Книга I. Критика теоретического разума
- Преодоление разрыва между теорией и практикой предполагает преодолеть тем, чтобы показать "теорию практики, используемую неявным образом ученым познанием, и через это сделать возможным настоящее ученое познание практики и способа практического познания" (53).
- Анализ логики практики всегда формулируется в терминах ценности (что мешает ее исследованию).
- Парадигмой научного исследования является лингвистика Соссюра, в которой язык является условием понимания речи, а значит язык берется как анемичный объект для изучения без практического применения. Это учебная ситуация изучения формальной грамматики. А школьная ситуация строится на институциональной рамке, и в частности позиции доверия в отношении того, что делается и говорится. И это общее заблуждение производителей научного дискурса. "Цепочка следующих один за другим комментариев, вызванных остиновскими исследованиями иллокутивных актов, не прервется до тех пор, пока игнорирование условий производства и обращения комментариев будет позволять и склонять к поиску в одном только откомментированном дискурсе "условия удовлетворения", которые — неотделимые как в теоретическом, так и в практическом плане от институциональных условий функционирования дискурса — были с самого начала отнесены к внешнему лингвистическому порядку, т.е. брошены на социологию" (62).
- В ситуативной рамке эта парадигма предполагает "слушающего" — именно слушатель понимает речь через знание языка. "Практическое отношение со своим предметом, в которое вступает этнолог, — отношение чужого, исключенного из реального функционирования социальных практик в силу того, что он не имеет своего места в изучаемом пространстве… и что ему не нужно занимать там место" (65). В этнологии это проявлено, и тем более неуместно, когда этнолог начинает "играть" с этой дистанцией. Термин "включенное наблюдение" — терминологическое противоречие и "критика объективизма с его неспособностью воспринимать практику как таковую никоим образом не содержит в себе оправдание погружения на практике" (66).
- Практическая логика проявляется в вере, в бессознательных условиях действия. Обычная стратегия анализа веры строится на воссоздании рациональный оснований ее обретения, на восстановлении решений верить. Однако такая стратегия скомпрометируется тем, что она упускает из виду, что решение зависит от условий принятия решений и взаимодействий того, кто решает, а следовательно — от решений окружающих людей. "Парадоксы, с которым сталкивается усилие осмыслить веру в логике решения, показывают, что реальное обретение веры определяется тем фактом, что оно практически разрешает эти антиномии. Генезис содержит в себе амнезию генезиса: логика обретения веры, этого неощутимого (продолжительного и непознаваемого) обуславливая, осуществляются как через условия существования, так и посредством различного рода явных стимулов и призывов к порядку, подразумевает забывание факта приобретения, иллюзию врождённости приобретенного" (97).

- [СТРОКИ ДАННЫХ]
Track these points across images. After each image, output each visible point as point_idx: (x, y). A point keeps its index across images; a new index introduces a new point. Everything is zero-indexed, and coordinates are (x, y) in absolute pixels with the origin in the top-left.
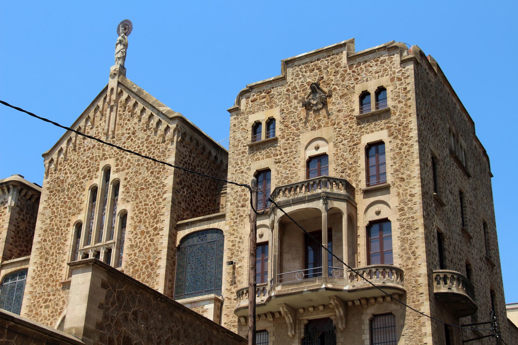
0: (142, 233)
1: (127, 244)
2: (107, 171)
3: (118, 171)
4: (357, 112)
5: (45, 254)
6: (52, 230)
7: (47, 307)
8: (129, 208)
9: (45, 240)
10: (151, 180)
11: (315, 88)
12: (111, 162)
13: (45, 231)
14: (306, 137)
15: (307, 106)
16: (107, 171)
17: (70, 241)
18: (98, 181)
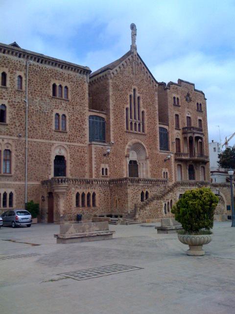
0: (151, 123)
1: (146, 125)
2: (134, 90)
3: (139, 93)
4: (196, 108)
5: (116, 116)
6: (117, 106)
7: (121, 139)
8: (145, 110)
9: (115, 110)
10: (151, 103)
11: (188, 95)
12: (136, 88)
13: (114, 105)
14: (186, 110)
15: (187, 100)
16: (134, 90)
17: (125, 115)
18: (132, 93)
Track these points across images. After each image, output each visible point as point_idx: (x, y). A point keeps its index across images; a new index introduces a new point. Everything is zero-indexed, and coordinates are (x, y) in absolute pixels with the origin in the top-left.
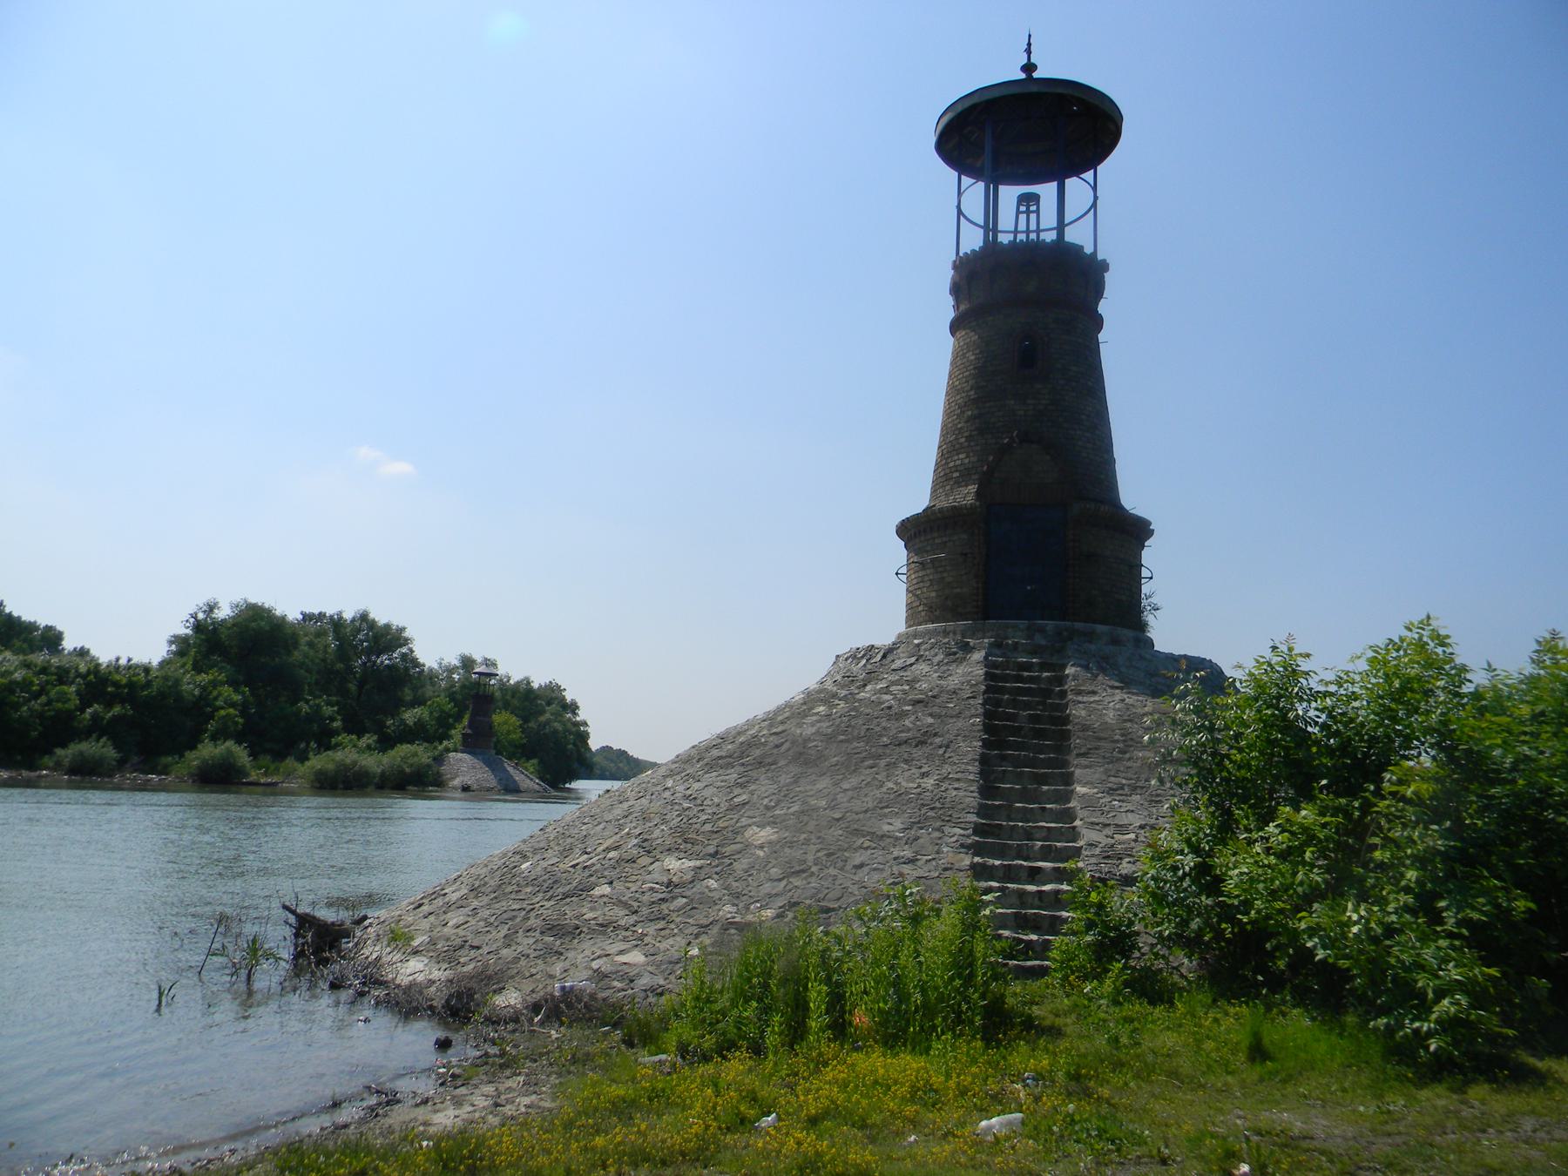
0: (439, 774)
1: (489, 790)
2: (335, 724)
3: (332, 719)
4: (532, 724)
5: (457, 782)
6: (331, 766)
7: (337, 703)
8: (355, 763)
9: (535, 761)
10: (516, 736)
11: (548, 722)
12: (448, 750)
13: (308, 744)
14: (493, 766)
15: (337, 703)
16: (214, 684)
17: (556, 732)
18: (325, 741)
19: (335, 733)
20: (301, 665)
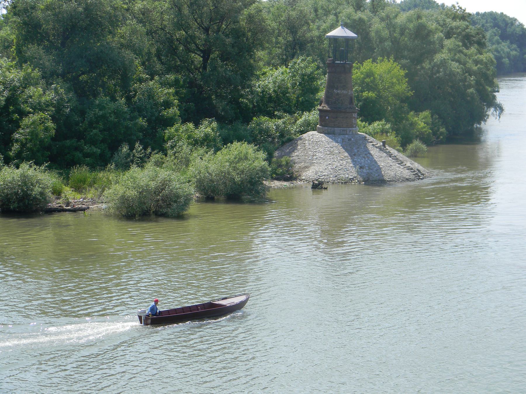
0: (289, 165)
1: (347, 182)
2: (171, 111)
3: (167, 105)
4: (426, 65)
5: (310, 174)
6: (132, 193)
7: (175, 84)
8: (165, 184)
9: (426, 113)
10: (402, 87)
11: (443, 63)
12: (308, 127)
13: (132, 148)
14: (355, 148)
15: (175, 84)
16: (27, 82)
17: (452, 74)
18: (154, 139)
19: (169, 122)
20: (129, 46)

- [ЗАДАНИЯ]
**a.** Почему, согласно отрывку, обычная стратегия анализа веры оказывается скомпрометированной? Ответьте в одном–трех предложениях.
**b.** Чья лингвистика названа в отрывке парадигмой научного исследования?
**c.** Верните из отрывка без изменений всё, что идет от «Книга I. Критика» вплоть до «мешает ее исследованию).».

- [ОТВЕТЫ]
**a.** Эта стратегия упускает из виду, что решение зависит от условий принятия решений и от взаимодействий того, кто решает. Следовательно, оно зависит и от решений окружающих людей.

**b.** Лингвистика Соссюра.

**c.**
Книга I. Критика теоретического разума
- Преодоление разрыва между теорией и практикой предполагает преодолеть тем, чтобы показать "теорию практики, используемую неявным образом ученым познанием, и через это сделать возможным настоящее ученое познание практики и способа практического познания" (53).
- Анализ логики практики всегда формулируется в терминах ценности (что мешает ее исследованию).